GI tag helps in increasing brand visibility and increases the price of the product international market (because consumers in first world prefer such “exotic” items), it boosts exports, in certain cases, it can lead to extra earnings from tourism, and indirectly leads to sustainable Development.
A GI tag is different from a trademark because it indicates the geographical location of the product and is enjoyed by the entire community of the region whereas trademark is enjoyed by a single entity and is exclusive and not shared.
As per the TRIPS agreement, member nations have to respect geographical indications, and have to undertake measures to prevent violation of GI rights and another nation cannot impart trademark for the same product that enjoys GI status in a member nation. However, problems arise because laws are often country centric and it is difficult to punish somebody from Nepal who starts selling Agra Petha in America, nothing can be done in India. The process is cumbersome because a manual petition will need to be filed in America to protect the GI. (or India Government need pursue the matter via WTO) and to prevent such problems in future, again apply for GI status in America for “Protected Geographical Indication” (PGI). It costs money and effort to file again and again. This is a criticism of the mechanism and critics have suggested establishing a system wherein getting GI tag in one member country means protection everywhere.
Government of India enacted Geographical Indications of Goods (Registration and Protection) Act in 1999. (Came into force in 2003). Under this act, Registrar of Geographical Indications is the person that will take petitions for GI tag. An Intellectual Property Appellate Board hears appeals over the decisions of the Registrar of Geographical Indications. Geographical Indications Registry is there to keep the GI-database at Chennai. In India, GI can be given to agricultural, natural or manufactured goods originating in the said area.
It is significant to mention that GI rights are given to an association of persons, producers, organization and not to a single person because geographical indications are not built up by one individual but by a community of persons. Registration of a geographical indication is valid for a period of 10 years, needs to be renewed thereafter.

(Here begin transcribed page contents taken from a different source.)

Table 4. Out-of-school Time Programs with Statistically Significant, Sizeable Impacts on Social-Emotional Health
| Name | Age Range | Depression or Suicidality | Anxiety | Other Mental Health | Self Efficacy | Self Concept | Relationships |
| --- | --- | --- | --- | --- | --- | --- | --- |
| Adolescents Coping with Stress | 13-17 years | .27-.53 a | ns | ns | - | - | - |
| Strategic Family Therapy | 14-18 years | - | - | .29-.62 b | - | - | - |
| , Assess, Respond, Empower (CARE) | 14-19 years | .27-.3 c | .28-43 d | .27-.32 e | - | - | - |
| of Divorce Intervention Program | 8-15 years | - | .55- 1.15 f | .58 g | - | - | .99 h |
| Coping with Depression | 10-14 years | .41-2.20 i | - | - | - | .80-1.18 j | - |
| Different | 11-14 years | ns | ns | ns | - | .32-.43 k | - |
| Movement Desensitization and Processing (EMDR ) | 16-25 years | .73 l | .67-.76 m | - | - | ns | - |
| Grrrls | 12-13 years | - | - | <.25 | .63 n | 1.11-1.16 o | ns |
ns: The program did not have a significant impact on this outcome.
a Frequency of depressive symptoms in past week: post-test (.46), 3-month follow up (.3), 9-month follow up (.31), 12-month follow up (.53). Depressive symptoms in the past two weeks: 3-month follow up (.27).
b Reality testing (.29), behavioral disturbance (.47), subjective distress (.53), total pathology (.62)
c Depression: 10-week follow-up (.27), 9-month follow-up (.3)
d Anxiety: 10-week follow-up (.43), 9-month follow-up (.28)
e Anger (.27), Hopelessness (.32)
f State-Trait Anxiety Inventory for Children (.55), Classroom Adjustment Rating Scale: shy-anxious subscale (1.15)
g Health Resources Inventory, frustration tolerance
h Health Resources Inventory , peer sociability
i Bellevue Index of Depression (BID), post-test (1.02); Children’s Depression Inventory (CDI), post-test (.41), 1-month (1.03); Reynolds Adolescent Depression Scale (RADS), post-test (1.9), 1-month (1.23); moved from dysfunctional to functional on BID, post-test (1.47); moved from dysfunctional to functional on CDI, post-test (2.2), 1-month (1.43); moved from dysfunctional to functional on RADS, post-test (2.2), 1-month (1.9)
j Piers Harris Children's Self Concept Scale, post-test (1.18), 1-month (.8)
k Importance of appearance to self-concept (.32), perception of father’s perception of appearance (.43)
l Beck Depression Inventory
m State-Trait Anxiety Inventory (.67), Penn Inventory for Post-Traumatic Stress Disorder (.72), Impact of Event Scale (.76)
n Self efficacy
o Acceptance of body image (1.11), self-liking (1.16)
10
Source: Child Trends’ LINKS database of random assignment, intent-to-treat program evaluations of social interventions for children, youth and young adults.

Customs authorities have the power to seize imported goods at the border, if there is prima facie evidence that a product is in infringing on the geographical indication of the rights holder. Sometimes countries go for a joint GI such as India and Pakistan that decided to go for a joint GI for Basmati globally but unfortunately talks collapsed and now while we are busy curtailing diplomatic relations, Philippines and other countries are selling their rice as “Basmati” in EU and USA! Somebody’s loss is somebody’s gain.
Madurai Malli have also been granted GI status. Madurai Malli is the name of the jasmine flower grown in Madurai region of Tamilnadu and mentioned in Tamil Literature since times immemorial. Price can be as high as Rs.2000 per kilogram.